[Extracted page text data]
▽

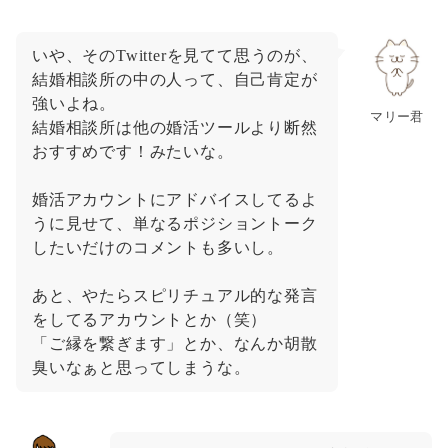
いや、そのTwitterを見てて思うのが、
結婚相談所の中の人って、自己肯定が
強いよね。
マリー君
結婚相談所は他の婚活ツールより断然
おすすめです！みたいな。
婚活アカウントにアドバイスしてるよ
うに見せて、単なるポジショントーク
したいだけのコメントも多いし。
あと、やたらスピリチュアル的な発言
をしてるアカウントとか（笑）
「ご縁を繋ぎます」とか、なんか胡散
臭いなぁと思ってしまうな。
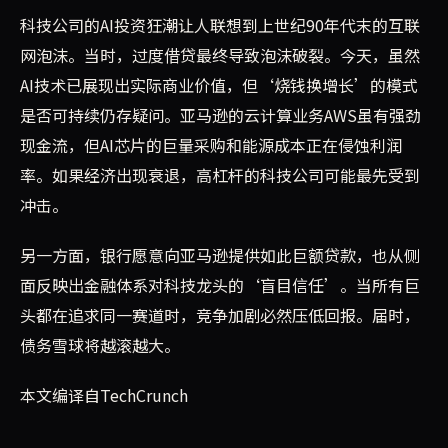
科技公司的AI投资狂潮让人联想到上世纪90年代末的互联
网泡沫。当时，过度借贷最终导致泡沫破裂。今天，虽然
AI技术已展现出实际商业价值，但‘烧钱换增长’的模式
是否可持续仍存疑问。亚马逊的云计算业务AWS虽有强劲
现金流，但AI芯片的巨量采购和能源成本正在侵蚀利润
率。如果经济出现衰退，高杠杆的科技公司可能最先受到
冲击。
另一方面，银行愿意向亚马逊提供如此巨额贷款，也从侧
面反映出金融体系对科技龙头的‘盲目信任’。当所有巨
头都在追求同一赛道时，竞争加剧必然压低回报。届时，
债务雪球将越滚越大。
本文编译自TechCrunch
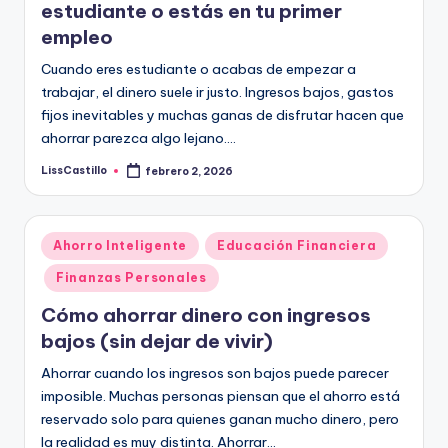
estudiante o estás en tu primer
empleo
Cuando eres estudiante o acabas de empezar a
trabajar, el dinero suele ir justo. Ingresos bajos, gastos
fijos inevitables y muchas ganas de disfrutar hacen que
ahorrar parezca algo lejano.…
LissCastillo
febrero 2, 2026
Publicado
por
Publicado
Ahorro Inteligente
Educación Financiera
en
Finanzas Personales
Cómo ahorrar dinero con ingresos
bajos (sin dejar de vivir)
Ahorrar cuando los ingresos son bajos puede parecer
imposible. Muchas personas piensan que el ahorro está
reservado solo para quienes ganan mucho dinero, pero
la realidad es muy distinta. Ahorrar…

△
▽

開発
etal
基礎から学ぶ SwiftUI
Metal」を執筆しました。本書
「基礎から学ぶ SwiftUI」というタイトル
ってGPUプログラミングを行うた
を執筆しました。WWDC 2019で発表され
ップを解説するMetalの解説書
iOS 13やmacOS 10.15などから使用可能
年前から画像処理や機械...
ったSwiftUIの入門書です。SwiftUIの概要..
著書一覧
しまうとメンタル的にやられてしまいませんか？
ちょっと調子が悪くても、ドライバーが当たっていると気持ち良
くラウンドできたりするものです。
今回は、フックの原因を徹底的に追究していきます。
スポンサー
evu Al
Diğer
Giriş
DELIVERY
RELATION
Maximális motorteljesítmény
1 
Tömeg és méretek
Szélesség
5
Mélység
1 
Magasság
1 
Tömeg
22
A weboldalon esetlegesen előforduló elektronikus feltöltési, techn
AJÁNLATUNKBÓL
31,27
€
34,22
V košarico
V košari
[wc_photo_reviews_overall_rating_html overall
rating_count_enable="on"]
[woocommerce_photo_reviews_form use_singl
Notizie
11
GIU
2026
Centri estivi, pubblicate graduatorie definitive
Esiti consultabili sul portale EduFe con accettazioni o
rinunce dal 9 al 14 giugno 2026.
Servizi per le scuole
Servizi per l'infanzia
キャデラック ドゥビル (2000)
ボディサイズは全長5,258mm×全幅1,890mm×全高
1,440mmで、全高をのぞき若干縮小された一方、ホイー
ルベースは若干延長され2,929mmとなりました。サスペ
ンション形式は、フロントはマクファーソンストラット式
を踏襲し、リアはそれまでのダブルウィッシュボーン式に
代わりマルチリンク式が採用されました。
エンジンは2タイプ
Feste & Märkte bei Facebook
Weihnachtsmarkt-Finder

△

**GOAL OF THE EXERCISE**
Look through the entries and find each line that has the string "bajos". Copy those lines.

**ANSWER**
trabajar, el dinero suele ir justo. Ingresos bajos, gastos
bajos (sin dejar de vivir)
Ahorrar cuando los ingresos son bajos puede parecer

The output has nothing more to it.